INSTRUCTIONS FOR THE TASK: Below are the records. List every line holding the word "algoritmo".

Stored data entries
──────

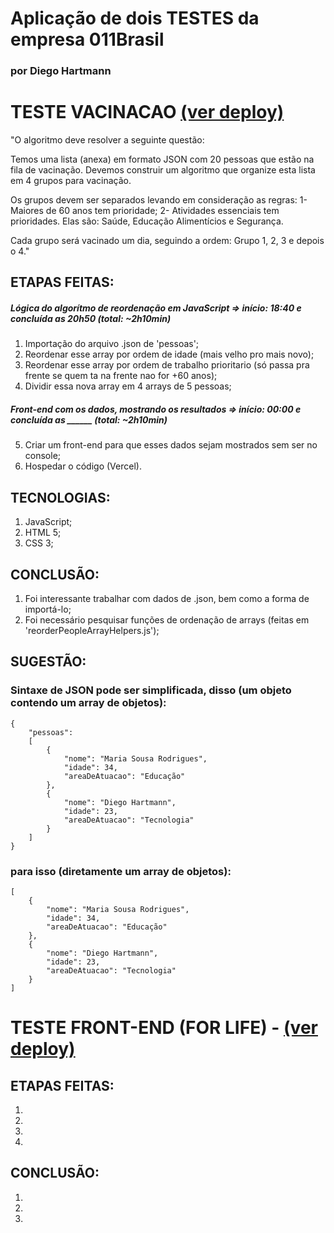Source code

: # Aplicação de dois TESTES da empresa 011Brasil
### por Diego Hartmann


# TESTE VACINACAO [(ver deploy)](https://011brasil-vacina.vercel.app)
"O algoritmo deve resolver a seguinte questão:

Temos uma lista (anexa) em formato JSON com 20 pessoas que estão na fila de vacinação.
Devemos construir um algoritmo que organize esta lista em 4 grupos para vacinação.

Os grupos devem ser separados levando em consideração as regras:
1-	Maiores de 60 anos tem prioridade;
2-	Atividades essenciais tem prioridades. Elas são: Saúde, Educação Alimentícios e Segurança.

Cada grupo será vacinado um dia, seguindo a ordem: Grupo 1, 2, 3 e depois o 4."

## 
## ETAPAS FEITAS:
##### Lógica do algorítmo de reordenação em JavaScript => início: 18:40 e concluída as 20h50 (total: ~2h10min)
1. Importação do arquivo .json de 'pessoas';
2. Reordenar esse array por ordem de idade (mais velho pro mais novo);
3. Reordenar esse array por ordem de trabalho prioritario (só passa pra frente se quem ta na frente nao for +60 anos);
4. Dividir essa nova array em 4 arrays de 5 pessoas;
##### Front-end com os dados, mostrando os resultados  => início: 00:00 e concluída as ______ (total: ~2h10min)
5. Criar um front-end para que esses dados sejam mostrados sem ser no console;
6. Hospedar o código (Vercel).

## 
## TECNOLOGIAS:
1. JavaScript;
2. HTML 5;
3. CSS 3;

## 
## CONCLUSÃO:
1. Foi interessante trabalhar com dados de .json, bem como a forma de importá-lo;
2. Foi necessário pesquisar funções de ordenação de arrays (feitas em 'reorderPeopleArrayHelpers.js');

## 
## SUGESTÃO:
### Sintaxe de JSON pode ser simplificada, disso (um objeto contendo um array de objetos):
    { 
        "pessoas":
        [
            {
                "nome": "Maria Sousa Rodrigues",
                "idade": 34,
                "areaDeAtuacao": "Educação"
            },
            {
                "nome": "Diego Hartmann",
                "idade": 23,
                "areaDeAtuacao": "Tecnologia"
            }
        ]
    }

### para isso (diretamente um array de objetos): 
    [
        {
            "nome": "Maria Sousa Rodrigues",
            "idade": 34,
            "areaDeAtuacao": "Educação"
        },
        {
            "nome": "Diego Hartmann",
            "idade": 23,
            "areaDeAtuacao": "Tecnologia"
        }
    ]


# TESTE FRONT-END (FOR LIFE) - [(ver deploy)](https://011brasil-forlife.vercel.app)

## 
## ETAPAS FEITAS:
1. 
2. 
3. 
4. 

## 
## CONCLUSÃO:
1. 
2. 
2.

──────

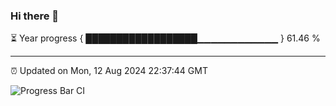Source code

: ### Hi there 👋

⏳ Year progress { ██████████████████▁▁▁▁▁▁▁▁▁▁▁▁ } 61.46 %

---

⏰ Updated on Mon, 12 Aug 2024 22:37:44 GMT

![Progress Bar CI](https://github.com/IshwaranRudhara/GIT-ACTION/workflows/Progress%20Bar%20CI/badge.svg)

──────

RESPONSE BOX:
"O algoritmo deve resolver a seguinte questão:
Devemos construir um algoritmo que organize esta lista em 4 grupos para vacinação.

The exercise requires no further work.